SUPPLIED INFORMATION:
::::::
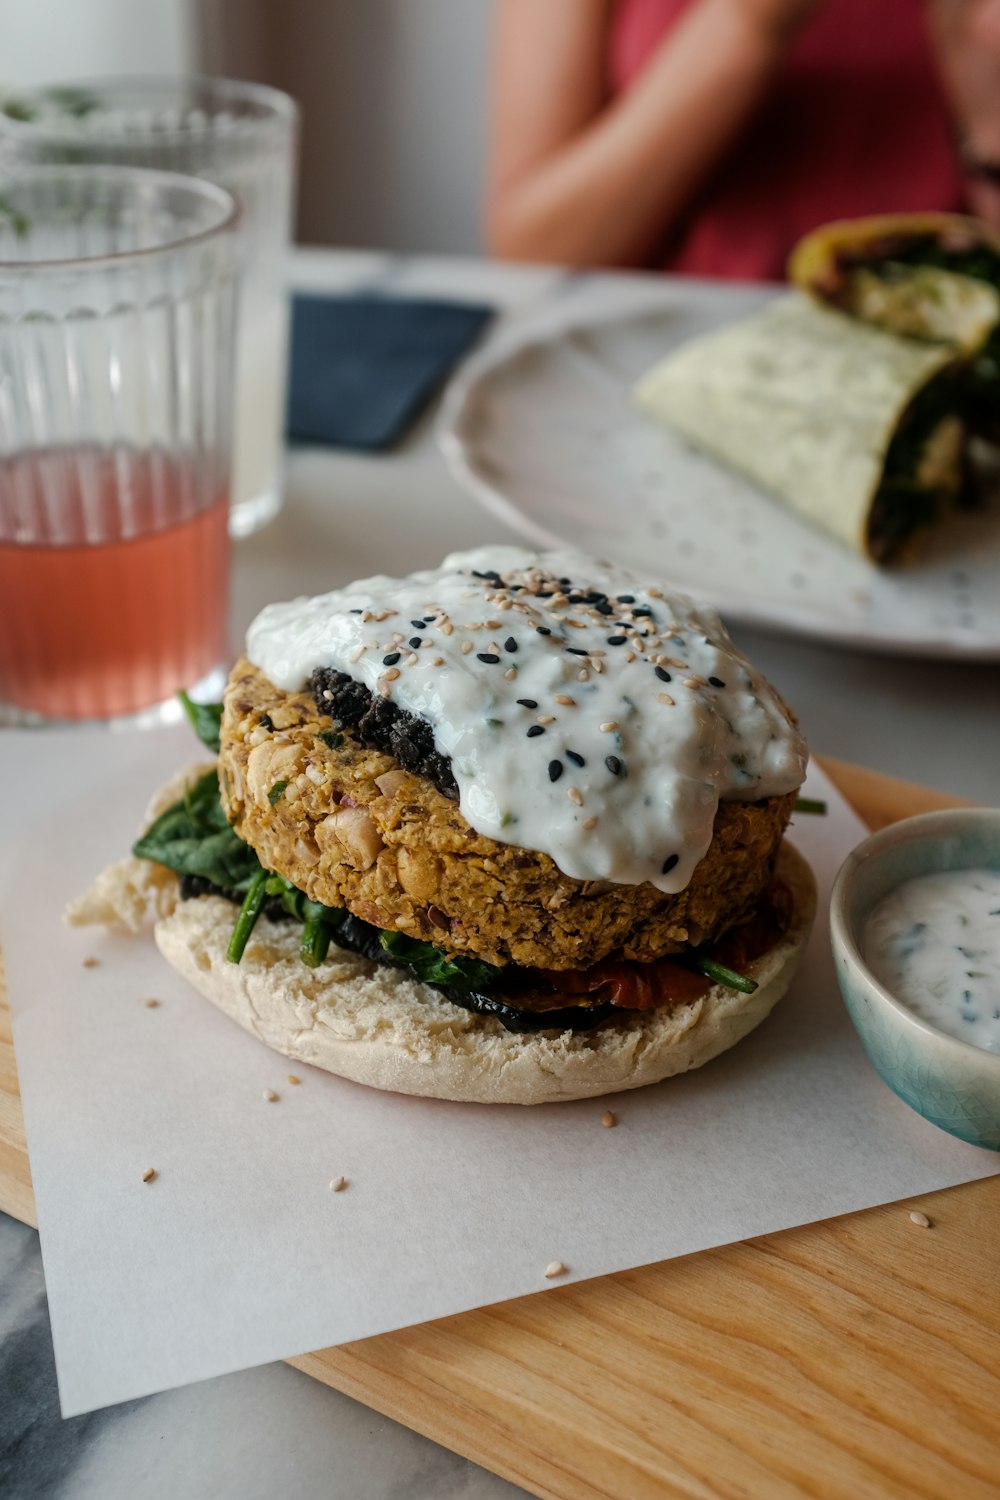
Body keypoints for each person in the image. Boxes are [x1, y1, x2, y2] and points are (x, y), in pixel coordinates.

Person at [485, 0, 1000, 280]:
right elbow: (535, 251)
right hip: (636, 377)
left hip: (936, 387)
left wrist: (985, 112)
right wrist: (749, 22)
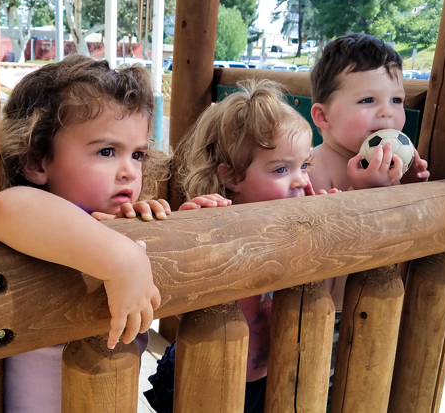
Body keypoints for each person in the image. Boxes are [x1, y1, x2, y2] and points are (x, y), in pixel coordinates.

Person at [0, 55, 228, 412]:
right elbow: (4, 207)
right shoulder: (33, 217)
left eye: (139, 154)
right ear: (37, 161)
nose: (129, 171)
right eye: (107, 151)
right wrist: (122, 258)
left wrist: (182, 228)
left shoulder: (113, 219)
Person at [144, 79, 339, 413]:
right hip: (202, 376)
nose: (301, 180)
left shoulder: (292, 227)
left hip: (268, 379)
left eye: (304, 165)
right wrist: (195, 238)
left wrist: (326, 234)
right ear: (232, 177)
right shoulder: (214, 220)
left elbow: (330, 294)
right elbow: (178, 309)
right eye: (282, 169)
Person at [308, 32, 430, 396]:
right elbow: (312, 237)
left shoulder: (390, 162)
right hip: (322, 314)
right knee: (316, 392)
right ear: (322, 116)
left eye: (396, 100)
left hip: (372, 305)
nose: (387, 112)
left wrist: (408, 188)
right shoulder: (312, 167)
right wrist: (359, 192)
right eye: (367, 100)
::::::
DIRECTIONS:
Among the records, find all lines that include the string "elbow" and return them.

TASK RESPONSE:
right elbow: (535, 251)
right elbow: (4, 207)
left elbow: (330, 294)
right elbow: (178, 309)
right elbow: (312, 237)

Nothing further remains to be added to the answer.